In sum, it sounds a lot like I don’t equate our religious, ethnic, political, vocational, etc. affiliations with the substance of who each of us is. I think our substance goes deeper than that, even though these things are necessary to communicate and engage around our substance. I don’t think we’re onions. Once all that stuff is peeled away, maybe I think what’s left is raw, human need, longing, joy, intuition, woundedness, power, etc. — a mix unique to each of us, but also tapping into a huge pool of common human ground — but little capacity to actually engage with each other around it.
How’s that for an initial brainstorm on the topic? :)

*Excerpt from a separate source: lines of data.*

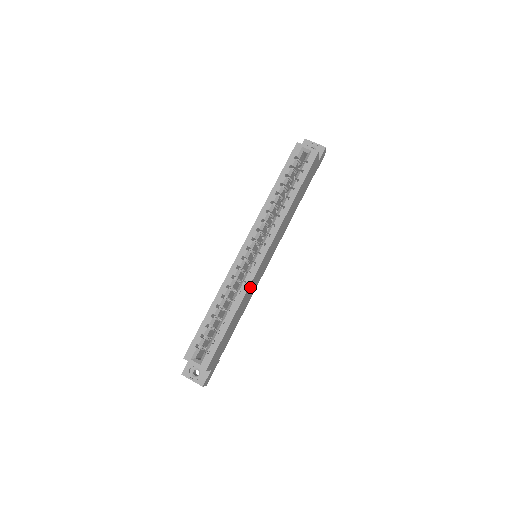
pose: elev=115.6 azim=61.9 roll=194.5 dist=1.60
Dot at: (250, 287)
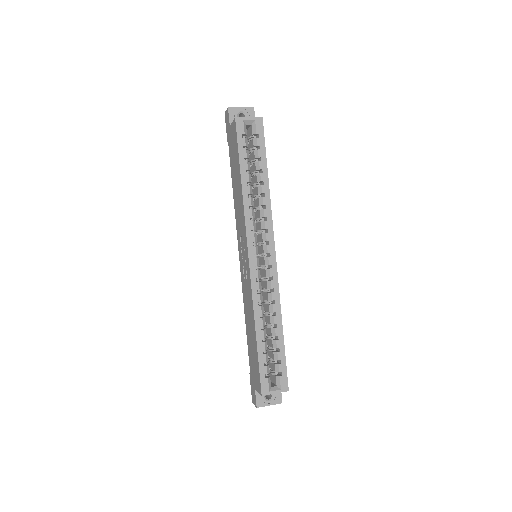
Dot at: occluded
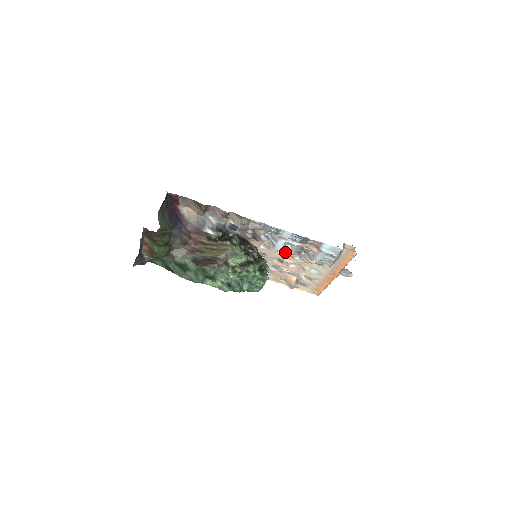
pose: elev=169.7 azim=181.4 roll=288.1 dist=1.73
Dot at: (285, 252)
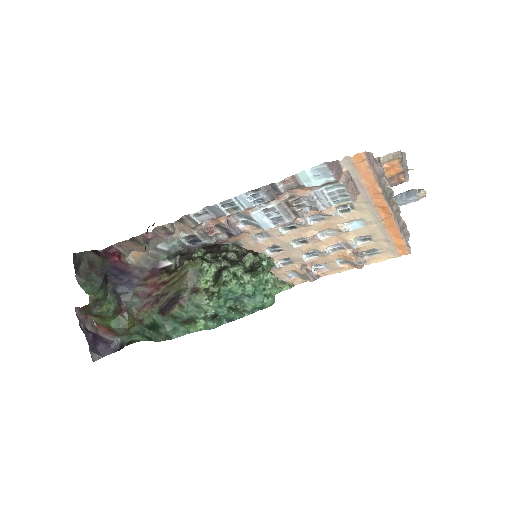
Dot at: (290, 226)
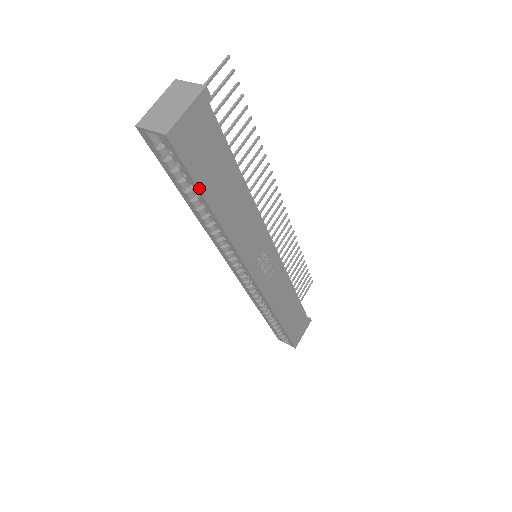
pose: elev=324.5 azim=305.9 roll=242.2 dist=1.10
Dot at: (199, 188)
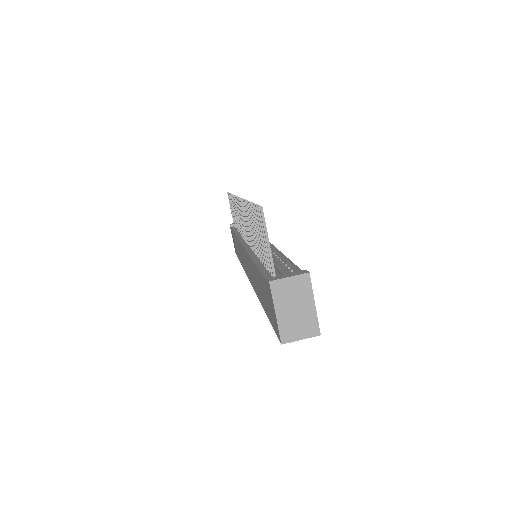
Dot at: occluded
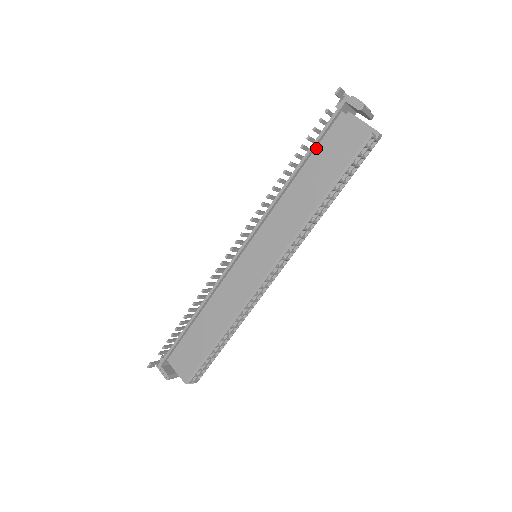
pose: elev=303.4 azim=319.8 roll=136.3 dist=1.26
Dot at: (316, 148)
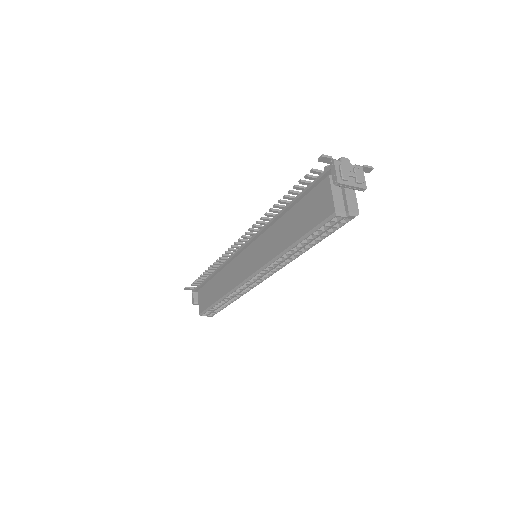
Dot at: (304, 197)
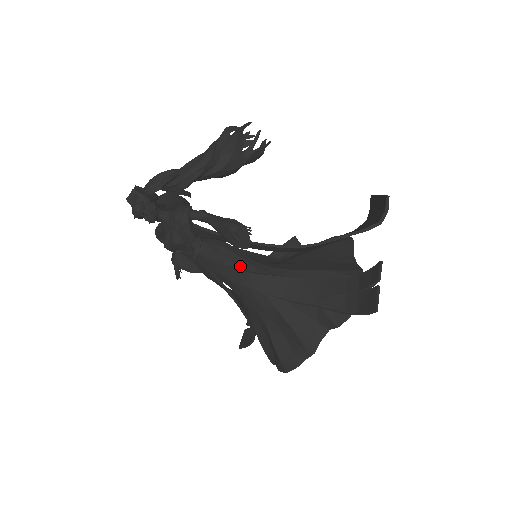
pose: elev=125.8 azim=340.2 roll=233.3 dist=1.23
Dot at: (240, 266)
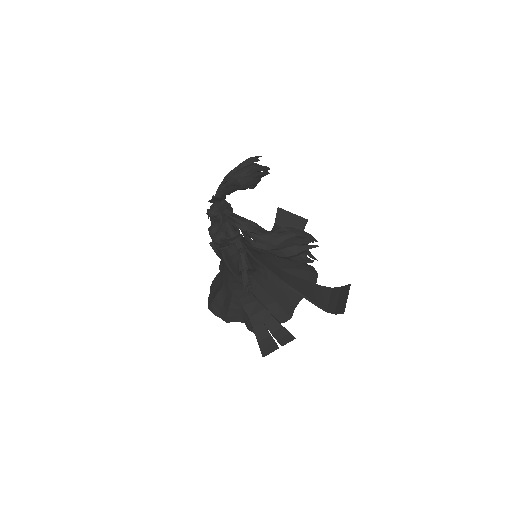
Dot at: (236, 270)
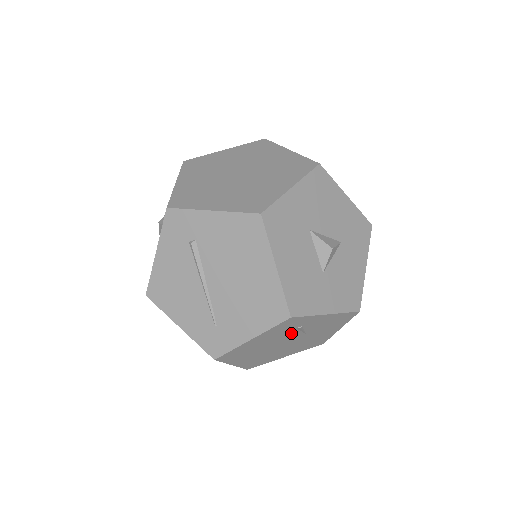
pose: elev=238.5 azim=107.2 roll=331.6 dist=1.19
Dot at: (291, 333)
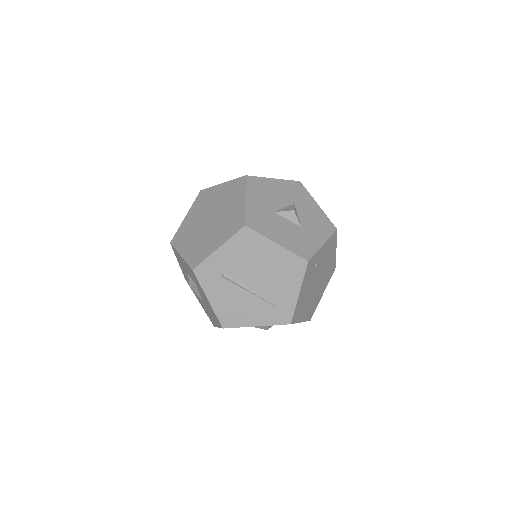
Dot at: (315, 273)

January 17th, 2005 at 11:38 am
I appreciate everyone’s brainstorming. Kristin, I still have trouble understanding what “substance” you have when you have “human need, longing, joy, intuition, woundedness, power, etc”. Those seem like characteristics of a self, but they seem more secondary than primary. In other words, I am likely to have a sense of loss of power and of woundedness if the candidate I voted for lost a close election, but I don’t think I have those feelings if those political things are all going the way I like. On the other hand, I recognize that there is a thinker in me that is external to political (etc) events because I am able to able to rationalize political news in such a way that it eases my suffering. I’m just not sure to what extent that thinker can feel all those emotions WITHOUT there being a political situation (or other external stuff) to think about. Is the deeper level of communication that you crave just the chance to tell the other across the wall/fence how certain religious or political situations makes you feel, and to get the message back that they understand and that they have feelings about those things too?

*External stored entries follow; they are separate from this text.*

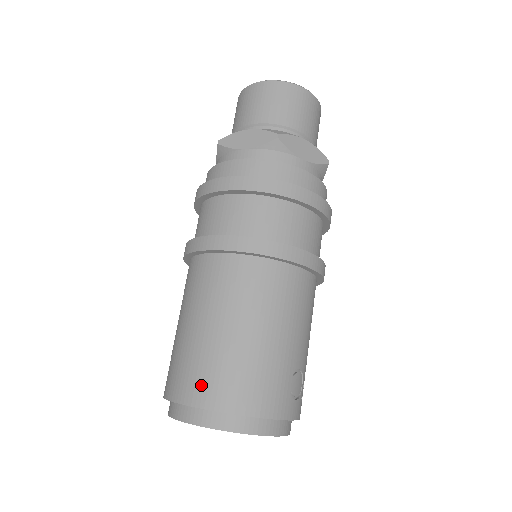
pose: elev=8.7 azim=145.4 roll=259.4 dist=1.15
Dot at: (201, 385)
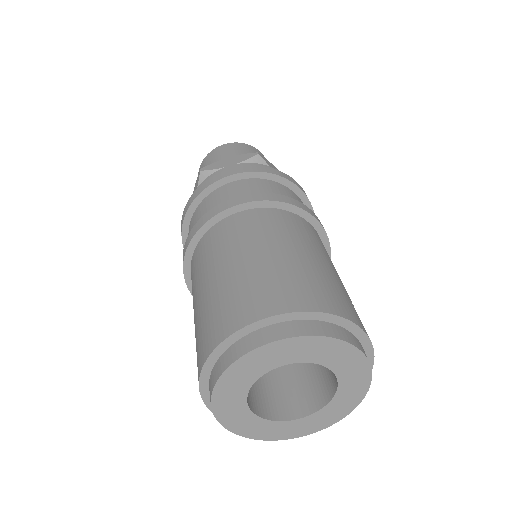
Dot at: (268, 297)
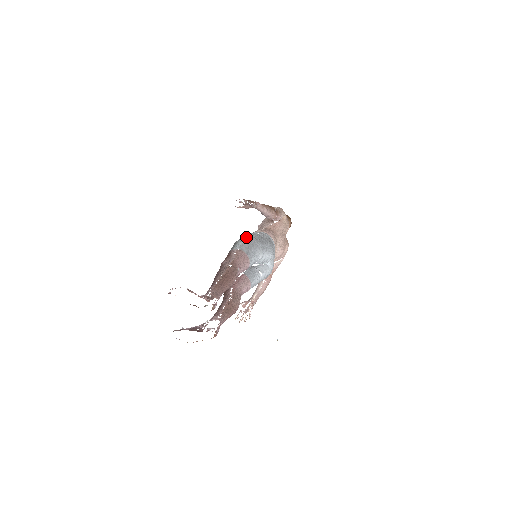
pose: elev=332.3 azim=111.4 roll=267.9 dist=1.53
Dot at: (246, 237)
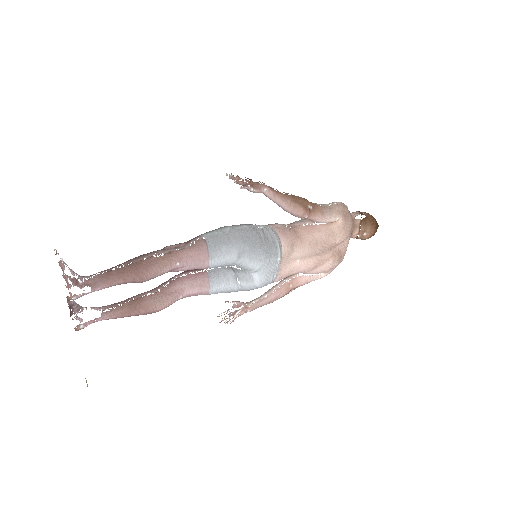
Dot at: (234, 227)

I guess what I am wondering now is if you don’t need to peel away those emotions you described (human need, etc.) to see if there is really a nut in the onion, and what it looks like.
January 18th, 2005 at 8:44 am
Surely there’s an inseparable link between our external experiences in life (including receiving information) and what goes on inside of us. The raw human needs and cravings and wounds I talk about can’t ever be fully separated from what we do and don’t get or experience in life. So I hear you there.
I guess I’d like to take a step back from theorizing about what the “true self” actually is, and say only that I think in any conversation, there are always deeper levels of engagement that can happen. I like the image of awakening very much, and think I crave in conversation the sense that both parties are waking up to some new depth of themselves or life or God…or are at least open and receptive to this happening. I think that there are topics, religion being one of them, that can become a kind of roadblock to the awakening I’m talking about, getting people stalled up on arguing this or that point when maybe the real issue to be woken to is fear, or the need to be respected, or the desire to prove that one’s life and passions are worthwhile and good. It’s these roadblocks that seem like tragedies to me at times. I’ve a hunch that at deeper levels of ourselves, the differences we argue or get so tense and awkward about shift into a whole lot of common human ground. Who CAN’T relate with fear, or the need to be respected, or the desire to prove one’s life worthwhile?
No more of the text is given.